- EXTRAIT CHOISI -
· · ·

Le mot « flexibilité » est devenu omniprésent : offres d’emploi, politiques RH, discours managériaux. Mais que signifie-t-il concrètement ? Derrière ce mot-valise se cachent plusieurs dimensions, qui n’ont pas les mêmes implications pour les salariés… ni les mêmes conditions de réussite.
Flexibilité horaire
C’est la possibilité de choisir quand on travaille. Cela peut se traduire par :
- des horaires libres selon sa productivité,
- la semaine de 4 jours,
- le respect du droit à la déconnexion.
Mais cela n’est viable que si l’entreprise fait confiance à ses collaborateurs. Sans cette confiance, la flexibilité se transforme vite en surveillance ou en surcharge.
Flexibilité spatiale
Travailler où l’on veut : au bureau, à domicile, en espace de coworking ou dans un tiers-lieu. Avec des formes comme le flex office ou l’activity-based working, l’espace de travail devient modulable selon les tâches.
Cela implique de repousser les murs de l’organisation. Cette flexibilité nécessite :
- des espaces bien pensés,
- des outils numériques adaptés,
- et des règles collectives claires.

· · ·

- MATÉRIEL RECUEILLI -

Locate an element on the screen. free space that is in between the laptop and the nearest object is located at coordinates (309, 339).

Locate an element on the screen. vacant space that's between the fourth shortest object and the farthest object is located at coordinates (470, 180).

· · ·

Restituez sans aucune modification, s’il vous plaît, le passage du texte sur la flexibilité qui commence par « Flexibilité horaire » et se poursuit jusqu’à « selon les tâches. ». Ce matériel n’a aucun lien avec le texte sur la flexibilité.

Flexibilité horaire
C’est la possibilité de choisir quand on travaille. Cela peut se traduire par :
- des horaires libres selon sa productivité,
- la semaine de 4 jours,
- le respect du droit à la déconnexion.
Mais cela n’est viable que si l’entreprise fait confiance à ses collaborateurs. Sans cette confiance, la flexibilité se transforme vite en surveillance ou en surcharge.
Flexibilité spatiale
Travailler où l’on veut : au bureau, à domicile, en espace de coworking ou dans un tiers-lieu. Avec des formes comme le flex office ou l’activity-based working, l’espace de travail devient modulable selon les tâches.